It was not as the flowers,
each soft spring recurrent;
it was not as His Spirit in the mouths and fuddled eyes of the
eleven apostles;
it was as His flesh: ours.
The same hinged thumbs and toes,
the same valved heart
that—pierced—died, withered, paused, and then regathered
out of enduring Might
new strength to enclose.
Let us not mock God with metaphor,
analogy, sidestepping, transcendence,
making of the event a parable, a sign painted in the faded
credulity of earlier ages:
let us walk through the door.
The stone is rolled back, not papier-mâché,
not a stone in a story,
but the vast rock of materiality that in the slow grinding of
time will eclipse for each of us
the wide light of day.
And if we will have an angel at the tomb,
make it a real angel,
weighty with Max Planck’s quanta, vivid with hair, opaque in
the dawn light, robed in real linen
spun on a definite loom.
Let us not seek to make it less monstrous,
for our own convenience, our own sense of beauty,
lest, awakened in one unthinkable hour, we are embarrassed
by the miracle,
and crushed by remonstrance.
B.W.I.
Under a priceless sun,
Shanties and guava.
Beside an emerald sea,
Coral and lava.
On the white dirt road,
A blind man tapping.
On dark Edwardian sofas,
White men napping.
In half-caste twilight, heartfelt
Songs to Jesus.
Across the arid land,
Ocean breezes.
The sibilance of sadness
Never ceases.
The empty cistern.
The broken Victrola.
The rusted praise of
Coca-Cola.
Old yellow tablecloths,
And tea, and hairy
Goats, and airmail
Stationery.
Copies of Punch and Ebony.
Few flowers.
Just the many-petalled sun above
The endless hours.
February 22
Three boys, American, in dungarees,
walk at a slant across the street
against the mild slant of the winter sun,
moseying out this small, still holiday.
The back of the cold is broken; later snows
will follow, mixed with rain, but today
the macadam is bare, the sun loops high,
and the trees are bathed in sweet grayness.

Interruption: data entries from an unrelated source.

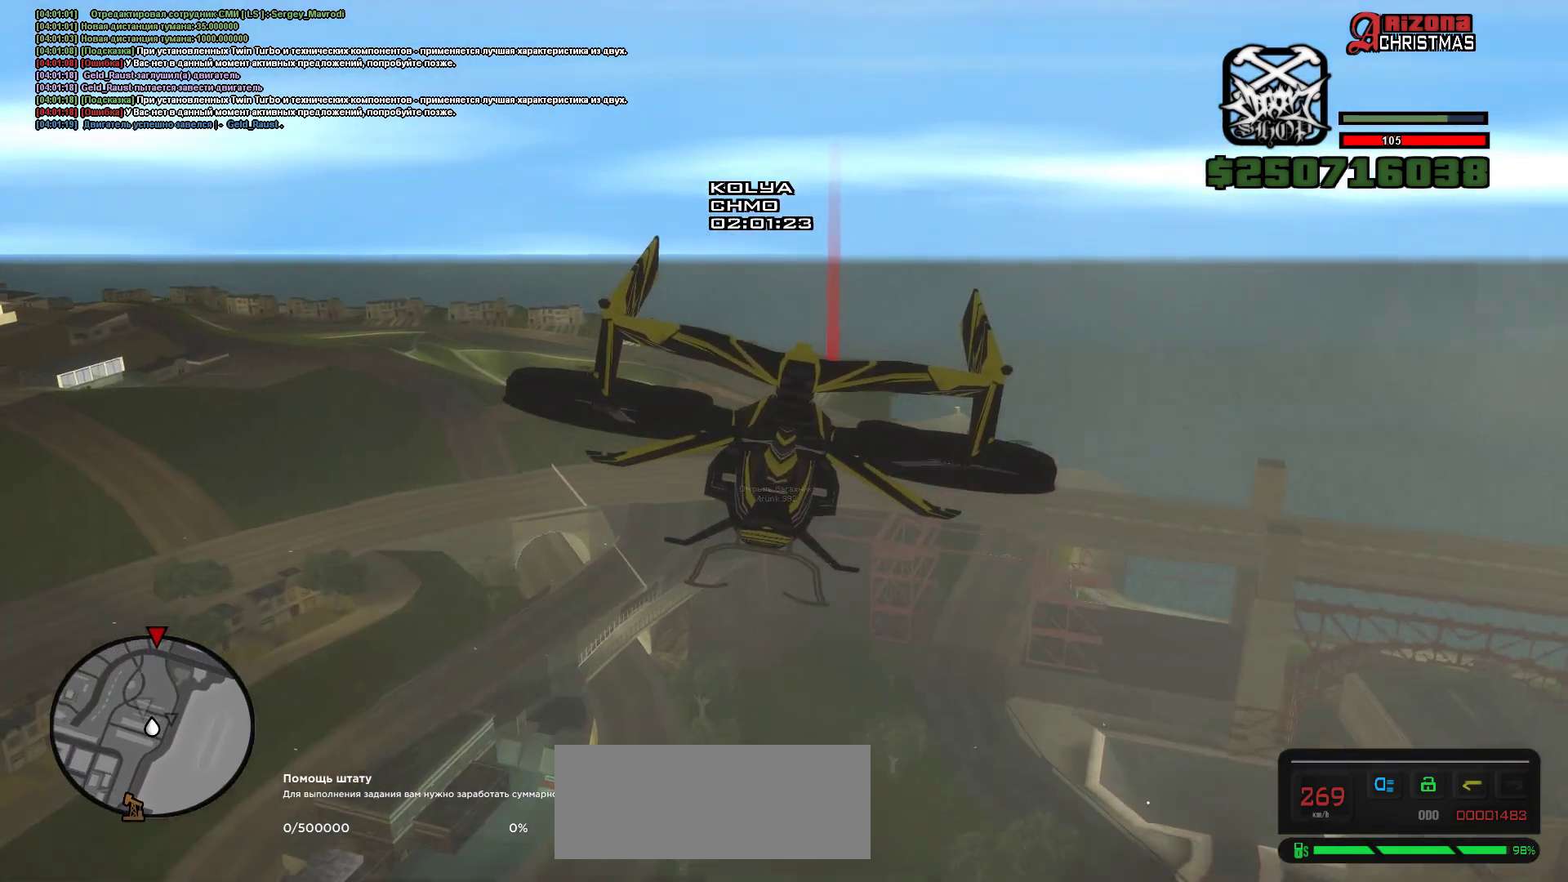
{"keys": ["up", "w"], "events": []}
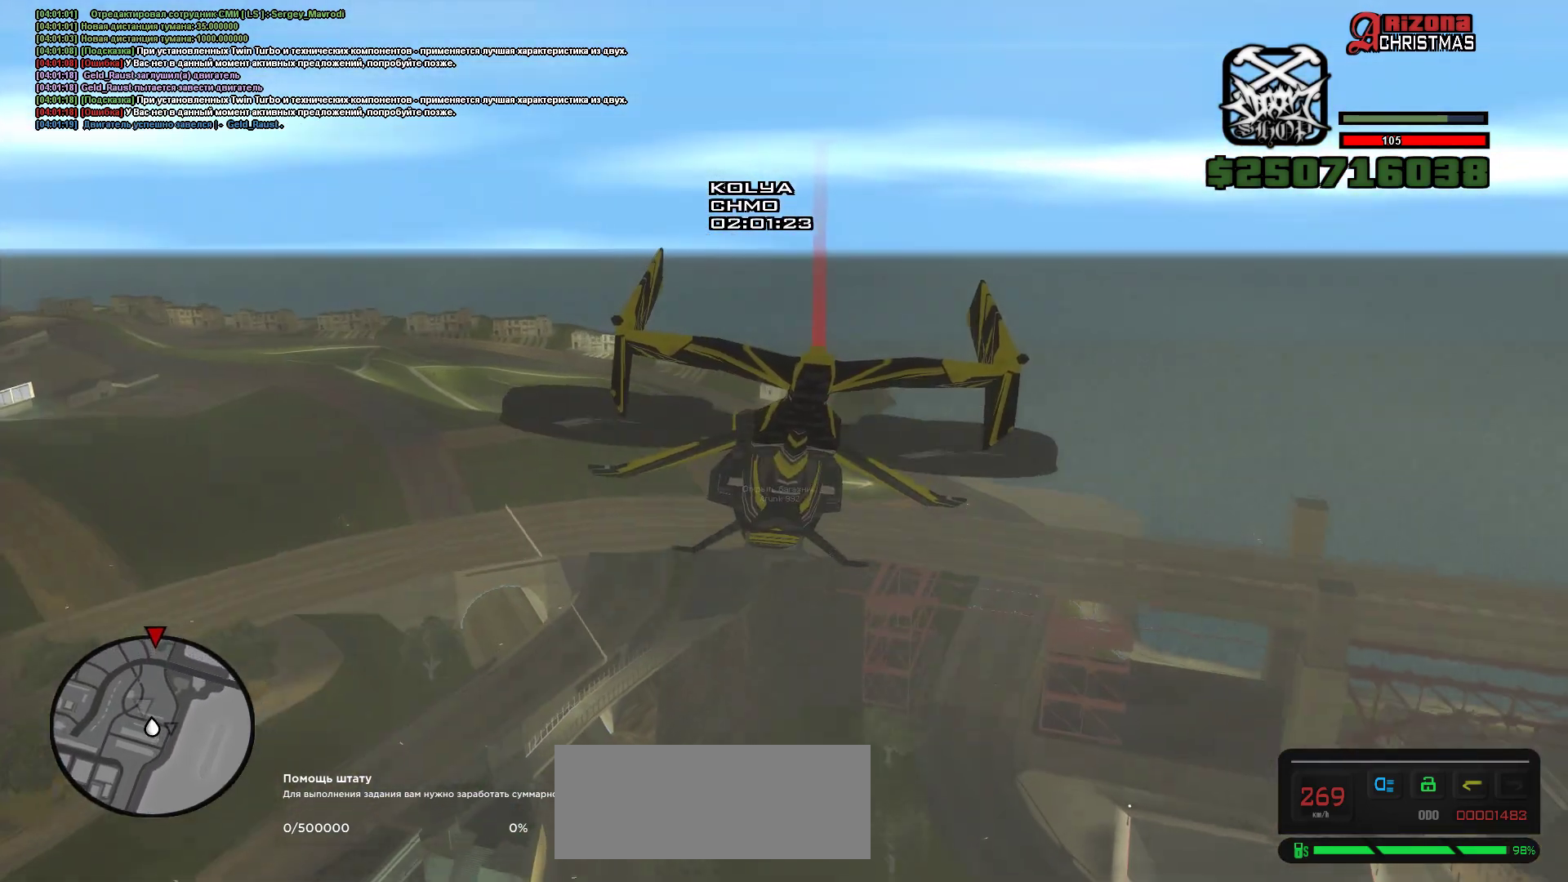
{"keys": ["up", "w"], "events": []}
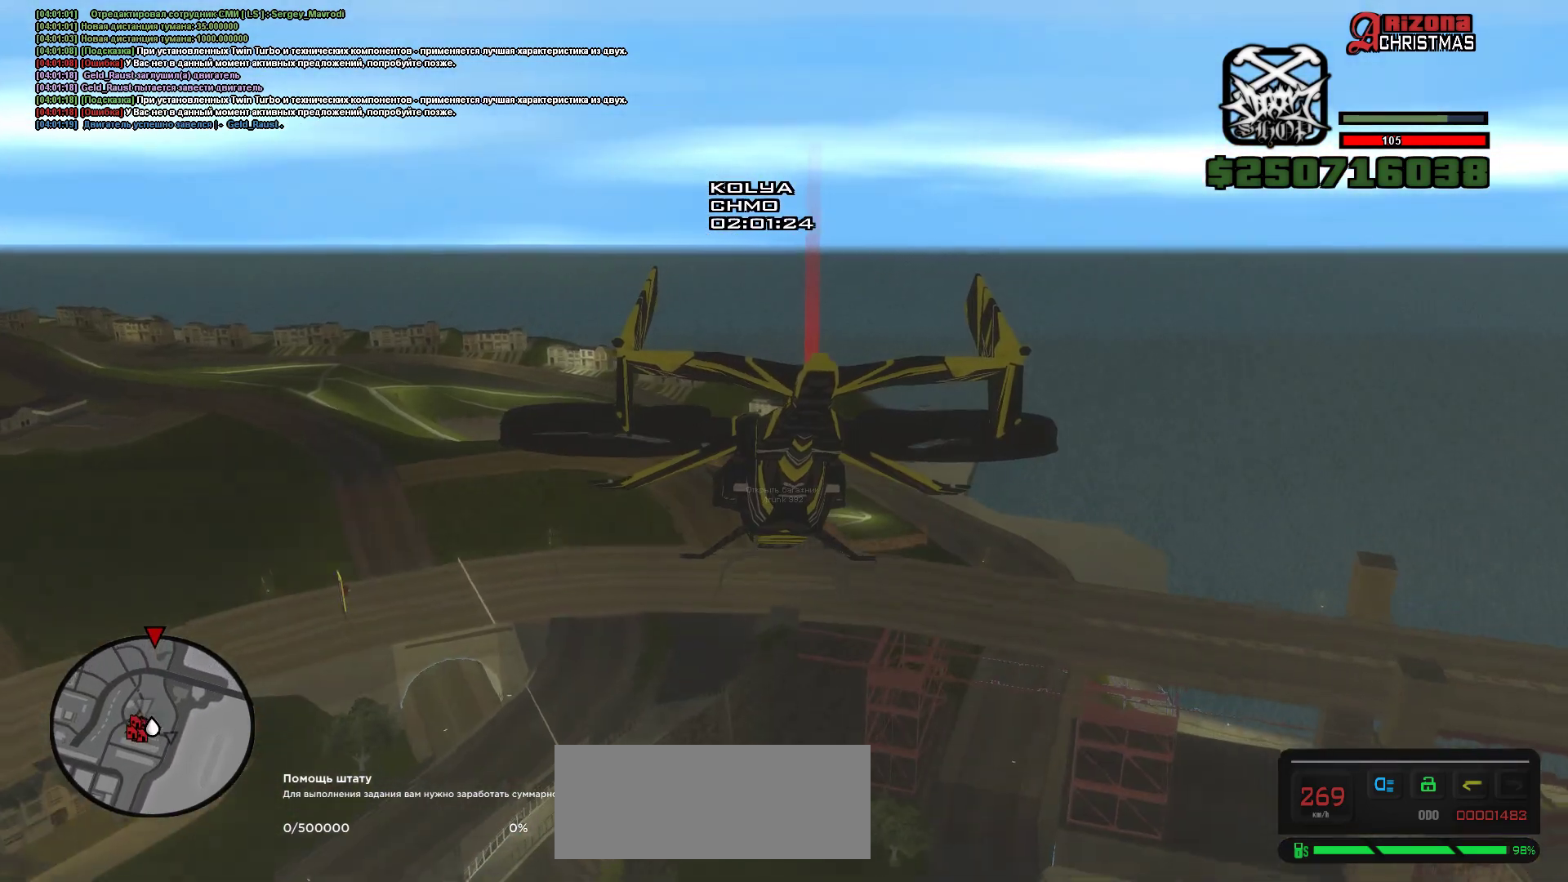
{"keys": ["up", "w"], "events": []}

He was a perfect hero: a man of stone,
as colorless as a monument,
anonymous as Shakespeare. We know him
only as the author of his deeds.
There may have been a man: a surveyor,
a wencher, a temper, a stubborn farmer’s mind;
but our legends seem impertinent
graffiti scratched upon his polished granite.
He gazes at us from our dollar bills
reproachfully, a strange green lady,
heavy-lidded, niggle-lipped, and wigged,
who served us better than we have deserved.
More than great successes, we love great failures.
Lincoln is Messiah; he, merely Caesar.
He suffered greatness like a curse.
He fathered our country, we feel, without great joy.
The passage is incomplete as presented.